[Saved data entries]
---------------

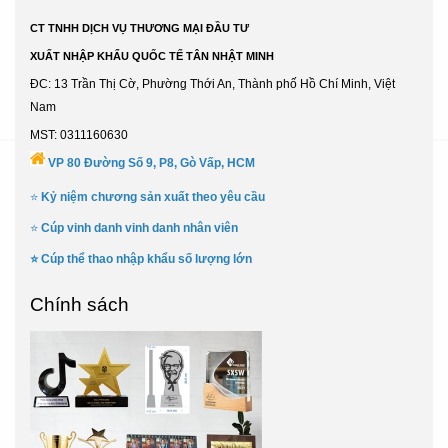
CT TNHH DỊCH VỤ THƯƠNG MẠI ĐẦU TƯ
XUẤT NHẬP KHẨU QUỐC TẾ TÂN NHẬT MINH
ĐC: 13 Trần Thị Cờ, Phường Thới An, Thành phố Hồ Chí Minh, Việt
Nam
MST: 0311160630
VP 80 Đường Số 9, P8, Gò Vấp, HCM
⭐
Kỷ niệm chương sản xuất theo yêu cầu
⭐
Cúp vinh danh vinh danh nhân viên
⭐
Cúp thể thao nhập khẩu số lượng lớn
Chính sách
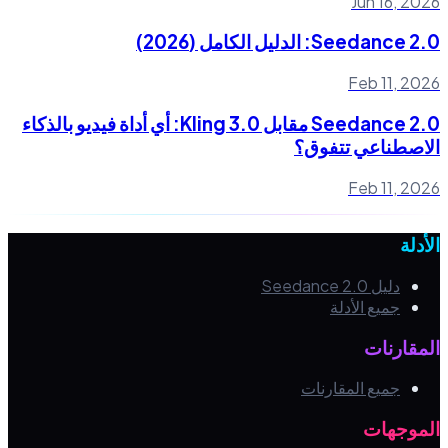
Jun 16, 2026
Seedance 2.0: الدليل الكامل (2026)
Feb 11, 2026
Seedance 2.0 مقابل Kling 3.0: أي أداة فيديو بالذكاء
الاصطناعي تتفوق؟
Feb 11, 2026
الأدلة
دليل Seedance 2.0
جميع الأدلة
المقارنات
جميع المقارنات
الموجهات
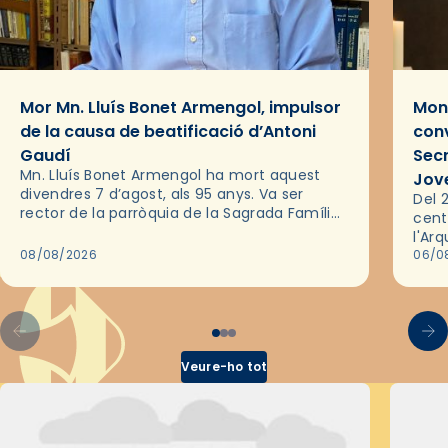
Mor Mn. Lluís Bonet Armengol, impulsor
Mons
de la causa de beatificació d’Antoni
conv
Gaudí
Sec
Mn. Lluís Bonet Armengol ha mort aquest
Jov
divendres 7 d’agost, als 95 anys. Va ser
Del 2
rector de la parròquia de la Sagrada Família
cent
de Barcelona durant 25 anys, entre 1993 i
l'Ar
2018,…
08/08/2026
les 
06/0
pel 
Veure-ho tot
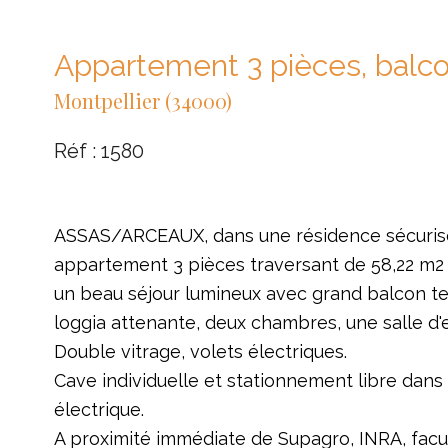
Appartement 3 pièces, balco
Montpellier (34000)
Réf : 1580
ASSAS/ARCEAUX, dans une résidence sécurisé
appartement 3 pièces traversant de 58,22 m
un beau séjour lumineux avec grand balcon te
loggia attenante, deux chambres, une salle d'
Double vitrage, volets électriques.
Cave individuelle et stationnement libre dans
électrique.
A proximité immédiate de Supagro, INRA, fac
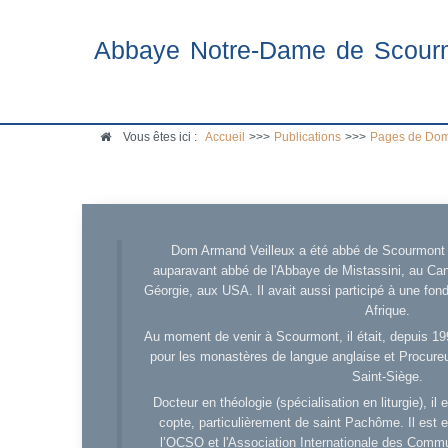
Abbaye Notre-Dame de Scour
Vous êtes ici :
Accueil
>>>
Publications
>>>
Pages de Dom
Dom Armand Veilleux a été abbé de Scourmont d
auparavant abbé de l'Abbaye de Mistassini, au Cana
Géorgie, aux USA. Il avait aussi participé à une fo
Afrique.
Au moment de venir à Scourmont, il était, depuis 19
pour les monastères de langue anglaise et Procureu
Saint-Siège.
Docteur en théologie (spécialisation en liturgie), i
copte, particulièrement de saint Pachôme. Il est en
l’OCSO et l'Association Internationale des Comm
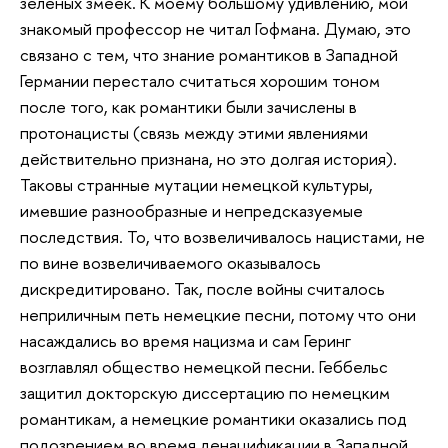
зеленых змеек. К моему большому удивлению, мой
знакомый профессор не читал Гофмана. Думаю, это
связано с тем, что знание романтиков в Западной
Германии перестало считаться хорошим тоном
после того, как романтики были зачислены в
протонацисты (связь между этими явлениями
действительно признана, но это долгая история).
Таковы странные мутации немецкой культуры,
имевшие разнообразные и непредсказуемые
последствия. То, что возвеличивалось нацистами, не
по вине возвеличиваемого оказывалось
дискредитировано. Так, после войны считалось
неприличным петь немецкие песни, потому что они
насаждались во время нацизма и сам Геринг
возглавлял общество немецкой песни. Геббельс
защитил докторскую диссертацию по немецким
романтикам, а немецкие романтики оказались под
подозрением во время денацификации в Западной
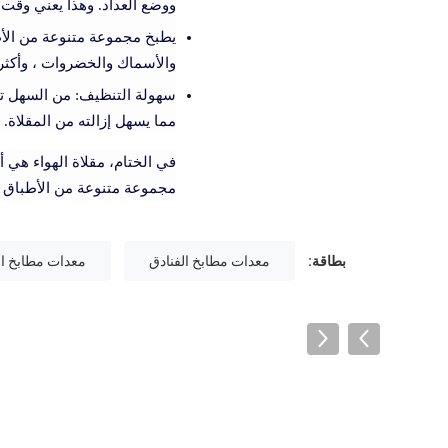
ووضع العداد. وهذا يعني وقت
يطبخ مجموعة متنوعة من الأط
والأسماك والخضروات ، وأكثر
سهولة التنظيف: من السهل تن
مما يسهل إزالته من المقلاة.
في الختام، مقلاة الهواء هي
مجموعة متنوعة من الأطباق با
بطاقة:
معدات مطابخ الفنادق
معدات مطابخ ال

---------------

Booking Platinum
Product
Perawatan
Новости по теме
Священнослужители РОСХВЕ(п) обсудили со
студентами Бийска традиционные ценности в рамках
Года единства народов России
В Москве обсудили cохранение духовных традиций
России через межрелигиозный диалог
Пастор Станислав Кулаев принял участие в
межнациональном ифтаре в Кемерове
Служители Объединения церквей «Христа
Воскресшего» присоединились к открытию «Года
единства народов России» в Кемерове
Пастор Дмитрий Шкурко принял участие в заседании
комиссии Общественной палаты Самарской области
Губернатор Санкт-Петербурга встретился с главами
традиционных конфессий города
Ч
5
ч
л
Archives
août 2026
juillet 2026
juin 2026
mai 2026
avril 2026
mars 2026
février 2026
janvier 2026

---------------

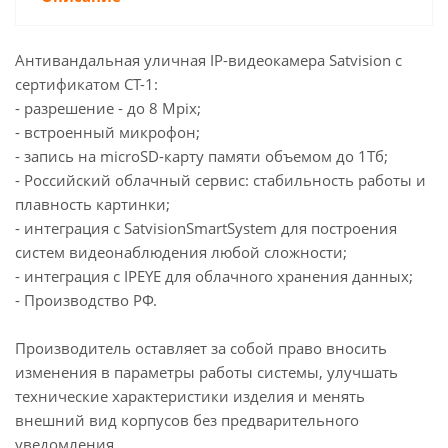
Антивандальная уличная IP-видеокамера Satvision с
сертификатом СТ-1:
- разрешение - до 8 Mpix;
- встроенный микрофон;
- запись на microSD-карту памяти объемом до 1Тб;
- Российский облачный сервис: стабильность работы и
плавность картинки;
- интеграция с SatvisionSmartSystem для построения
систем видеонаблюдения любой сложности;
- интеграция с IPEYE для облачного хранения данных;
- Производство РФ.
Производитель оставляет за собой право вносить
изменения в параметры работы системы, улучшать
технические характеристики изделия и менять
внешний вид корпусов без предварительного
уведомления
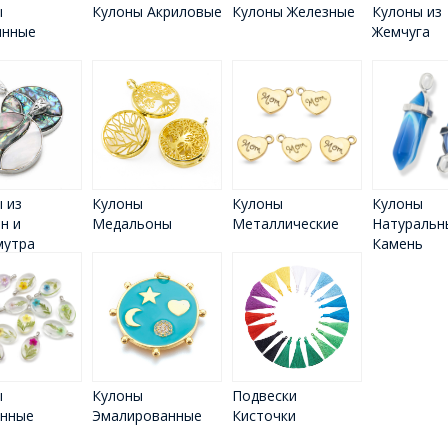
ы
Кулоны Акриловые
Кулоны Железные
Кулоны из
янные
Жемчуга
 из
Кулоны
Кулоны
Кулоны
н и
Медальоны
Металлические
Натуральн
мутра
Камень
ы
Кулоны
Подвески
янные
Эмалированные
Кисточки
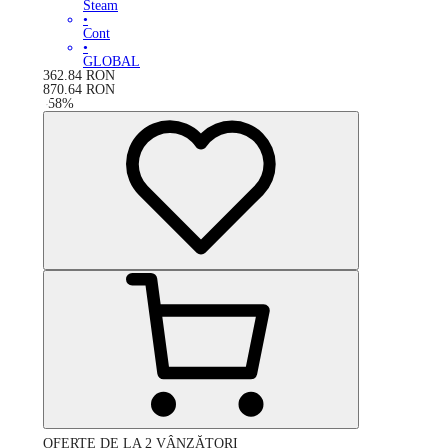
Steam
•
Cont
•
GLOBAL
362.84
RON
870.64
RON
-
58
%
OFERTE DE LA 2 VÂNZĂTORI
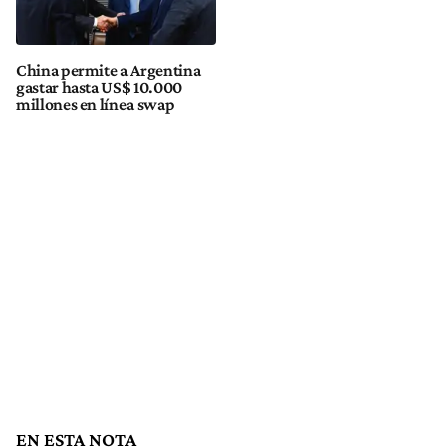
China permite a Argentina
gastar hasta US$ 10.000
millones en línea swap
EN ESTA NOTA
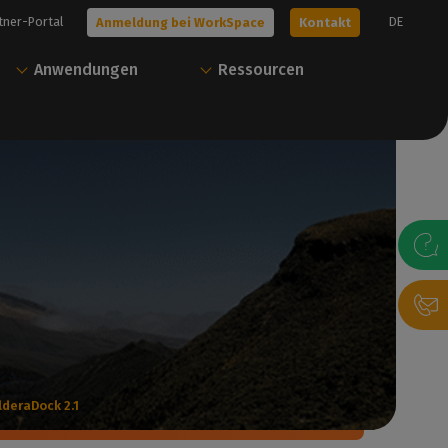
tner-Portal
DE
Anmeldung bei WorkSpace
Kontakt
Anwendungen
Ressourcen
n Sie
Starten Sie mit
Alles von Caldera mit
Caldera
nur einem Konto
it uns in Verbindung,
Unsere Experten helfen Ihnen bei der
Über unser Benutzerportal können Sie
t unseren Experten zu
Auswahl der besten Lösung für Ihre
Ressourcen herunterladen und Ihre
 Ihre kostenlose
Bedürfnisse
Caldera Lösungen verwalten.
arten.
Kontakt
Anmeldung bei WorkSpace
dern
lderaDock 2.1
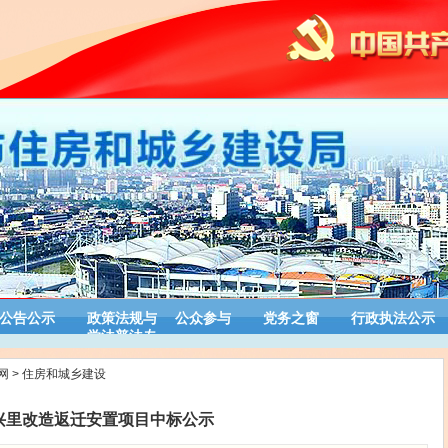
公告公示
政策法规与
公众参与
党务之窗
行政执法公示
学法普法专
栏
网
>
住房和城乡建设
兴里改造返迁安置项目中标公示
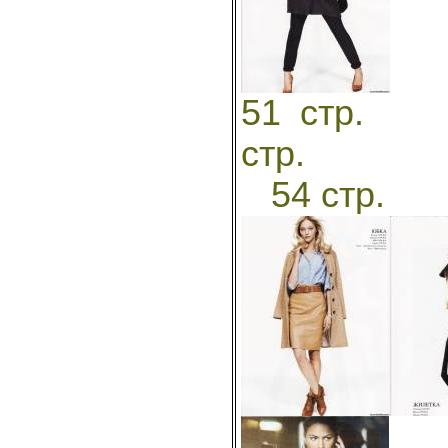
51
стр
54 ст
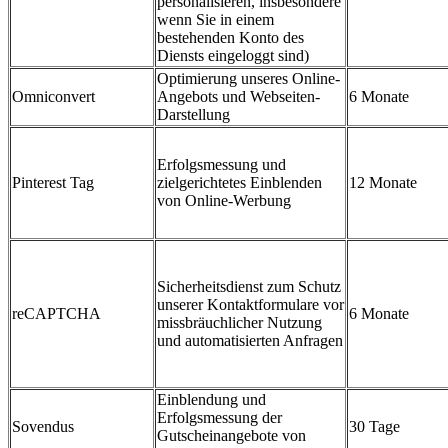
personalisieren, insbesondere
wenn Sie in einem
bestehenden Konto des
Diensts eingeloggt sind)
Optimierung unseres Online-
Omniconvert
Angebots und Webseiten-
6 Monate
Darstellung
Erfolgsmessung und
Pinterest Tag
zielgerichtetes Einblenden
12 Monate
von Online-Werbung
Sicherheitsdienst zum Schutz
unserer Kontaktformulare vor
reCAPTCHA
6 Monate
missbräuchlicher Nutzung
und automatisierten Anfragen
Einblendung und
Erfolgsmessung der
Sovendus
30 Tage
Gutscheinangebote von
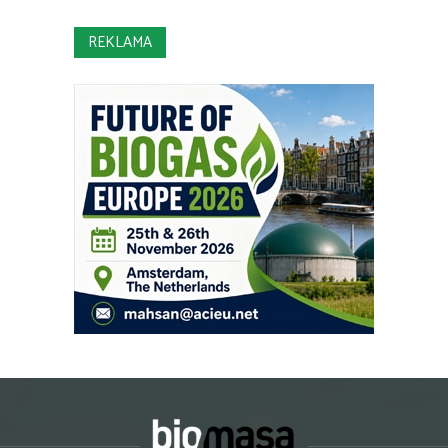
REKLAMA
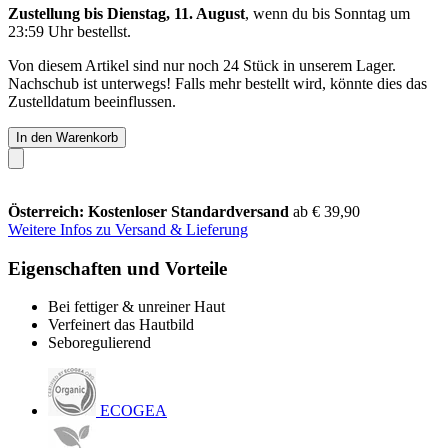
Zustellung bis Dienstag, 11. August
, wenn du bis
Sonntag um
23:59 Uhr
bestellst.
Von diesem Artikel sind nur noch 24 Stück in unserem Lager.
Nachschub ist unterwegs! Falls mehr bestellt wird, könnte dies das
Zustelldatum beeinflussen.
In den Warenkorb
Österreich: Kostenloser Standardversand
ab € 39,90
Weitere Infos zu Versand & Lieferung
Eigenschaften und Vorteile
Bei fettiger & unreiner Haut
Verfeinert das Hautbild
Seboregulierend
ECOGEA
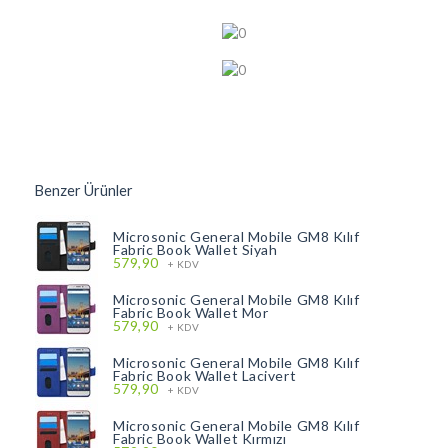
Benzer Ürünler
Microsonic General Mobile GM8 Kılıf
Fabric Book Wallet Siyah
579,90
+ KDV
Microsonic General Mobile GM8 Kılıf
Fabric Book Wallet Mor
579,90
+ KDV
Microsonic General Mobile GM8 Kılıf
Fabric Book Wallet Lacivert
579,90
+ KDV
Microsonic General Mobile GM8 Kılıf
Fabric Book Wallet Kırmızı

---------------

**JOB**
Whenever the word "Abbaye" occurs in a line above, copy that line.

**FINISHED EXERCISE**
Abbaye Notre-Dame de Scour
auparavant abbé de l'Abbaye de Mistassini, au Cana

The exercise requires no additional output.